■ What is expected
What you return must match the listing below exactly.

** Opening Supplied records block **

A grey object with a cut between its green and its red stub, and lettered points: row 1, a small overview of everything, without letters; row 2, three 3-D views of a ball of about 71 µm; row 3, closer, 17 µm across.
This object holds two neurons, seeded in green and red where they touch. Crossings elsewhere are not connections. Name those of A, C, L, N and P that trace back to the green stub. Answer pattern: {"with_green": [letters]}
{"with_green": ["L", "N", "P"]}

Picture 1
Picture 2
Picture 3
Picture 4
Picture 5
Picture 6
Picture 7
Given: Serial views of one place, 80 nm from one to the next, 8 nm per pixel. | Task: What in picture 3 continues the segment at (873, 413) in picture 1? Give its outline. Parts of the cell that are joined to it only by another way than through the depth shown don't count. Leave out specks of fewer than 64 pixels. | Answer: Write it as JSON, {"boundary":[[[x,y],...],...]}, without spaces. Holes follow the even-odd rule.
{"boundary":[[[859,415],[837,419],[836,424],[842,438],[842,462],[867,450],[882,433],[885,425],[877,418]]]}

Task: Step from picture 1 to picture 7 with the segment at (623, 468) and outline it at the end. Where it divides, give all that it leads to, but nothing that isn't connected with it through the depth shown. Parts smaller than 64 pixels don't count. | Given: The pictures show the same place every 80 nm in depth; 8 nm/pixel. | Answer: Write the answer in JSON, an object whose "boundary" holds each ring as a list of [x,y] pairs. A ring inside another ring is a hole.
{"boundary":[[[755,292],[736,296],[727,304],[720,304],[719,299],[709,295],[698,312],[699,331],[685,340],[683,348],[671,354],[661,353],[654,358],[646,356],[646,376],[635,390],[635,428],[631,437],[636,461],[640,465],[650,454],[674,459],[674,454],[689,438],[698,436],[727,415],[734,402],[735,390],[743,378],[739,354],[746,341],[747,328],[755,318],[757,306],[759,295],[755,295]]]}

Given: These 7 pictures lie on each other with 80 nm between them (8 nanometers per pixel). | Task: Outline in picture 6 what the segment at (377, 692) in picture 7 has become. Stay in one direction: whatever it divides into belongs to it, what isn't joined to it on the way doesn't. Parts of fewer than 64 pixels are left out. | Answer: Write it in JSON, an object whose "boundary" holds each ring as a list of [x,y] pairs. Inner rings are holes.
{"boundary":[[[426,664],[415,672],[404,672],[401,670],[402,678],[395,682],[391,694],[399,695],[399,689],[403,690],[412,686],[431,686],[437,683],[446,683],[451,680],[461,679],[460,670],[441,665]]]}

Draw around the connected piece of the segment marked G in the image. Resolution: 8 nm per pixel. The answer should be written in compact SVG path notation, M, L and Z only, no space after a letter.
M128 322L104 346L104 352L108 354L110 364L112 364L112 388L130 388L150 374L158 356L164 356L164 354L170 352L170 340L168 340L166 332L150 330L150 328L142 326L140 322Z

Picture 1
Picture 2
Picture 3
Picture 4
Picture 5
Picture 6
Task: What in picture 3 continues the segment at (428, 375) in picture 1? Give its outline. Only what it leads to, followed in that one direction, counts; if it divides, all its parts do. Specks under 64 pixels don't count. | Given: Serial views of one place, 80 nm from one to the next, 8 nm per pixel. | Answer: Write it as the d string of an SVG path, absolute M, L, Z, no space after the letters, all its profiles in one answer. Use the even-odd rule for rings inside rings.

** Closing Supplied records block **

■ Written reply
A grey object with a cut between its green and its red stub, and lettered points: row 1, a small overview of everything, without letters; row 2, three 3-D views of a ball of about 71 µm; row 3, closer, 17 µm across.
This object holds two neurons, seeded in green and red where they touch. Crossings elsewhere are not connections. Name those of A, C, L, N and P that trace back to the green stub. Answer pattern: {"with_green": [letters]}
{"with_green": ["L", "N", "P"]}

Picture 1
Picture 2
Picture 3
Picture 4
Picture 5
Picture 6
Picture 7
Given: Serial views of one place, 80 nm from one to the next, 8 nm per pixel. | Task: What in picture 3 continues the segment at (873, 413) in picture 1? Give its outline. Parts of the cell that are joined to it only by another way than through the depth shown don't count. Leave out specks of fewer than 64 pixels. | Answer: Write it as JSON, {"boundary":[[[x,y],...],...]}, without spaces. Holes follow the even-odd rule.
{"boundary":[[[859,415],[837,419],[836,424],[842,438],[842,462],[867,450],[882,433],[885,425],[877,418]]]}

Task: Step from picture 1 to picture 7 with the segment at (623, 468) and outline it at the end. Where it divides, give all that it leads to, but nothing that isn't connected with it through the depth shown. Parts smaller than 64 pixels don't count. | Given: The pictures show the same place every 80 nm in depth; 8 nm/pixel. | Answer: Write the answer in JSON, an object whose "boundary" holds each ring as a list of [x,y] pairs. A ring inside another ring is a hole.
{"boundary":[[[755,292],[736,296],[727,304],[720,304],[719,299],[709,295],[698,312],[699,331],[685,340],[683,348],[671,354],[661,353],[654,358],[646,356],[646,376],[635,390],[635,428],[631,437],[636,461],[640,465],[650,454],[674,459],[674,454],[689,438],[698,436],[727,415],[734,402],[735,390],[743,378],[739,354],[746,341],[747,328],[755,318],[757,306],[759,295],[755,295]]]}

Given: These 7 pictures lie on each other with 80 nm between them (8 nanometers per pixel). | Task: Outline in picture 6 what the segment at (377, 692) in picture 7 has become. Stay in one direction: whatever it divides into belongs to it, what isn't joined to it on the way doesn't. Parts of fewer than 64 pixels are left out. | Answer: Write it in JSON, an object whose "boundary" holds each ring as a list of [x,y] pairs. Inner rings are holes.
{"boundary":[[[426,664],[415,672],[404,672],[401,670],[402,678],[395,682],[391,694],[399,695],[399,689],[403,690],[412,686],[431,686],[437,683],[446,683],[451,680],[461,679],[460,670],[441,665]]]}

Draw around the connected piece of the segment marked G in the image. Resolution: 8 nm per pixel. The answer should be written in compact SVG path notation, M, L and Z only, no space after a letter.
M128 322L104 346L104 352L108 354L110 364L112 364L112 388L130 388L150 374L158 356L164 356L164 354L170 352L170 340L168 340L166 332L150 330L150 328L142 326L140 322Z

Picture 1
Picture 2
Picture 3
Picture 4
Picture 5
Picture 6
Task: What in picture 3 continues the segment at (428, 375) in picture 1? Give its outline. Only what it leads to, followed in that one direction, counts; if it divides, all its parts do. Specks under 64 pixels don't count. | Given: Serial views of one place, 80 nm from one to the next, 8 nm per pixel. | Answer: Write it as the d string of an SVG path, absolute M, L, Z, no space after the letters, all its profiles in one answer. Use the even-odd rule for rings inside rings.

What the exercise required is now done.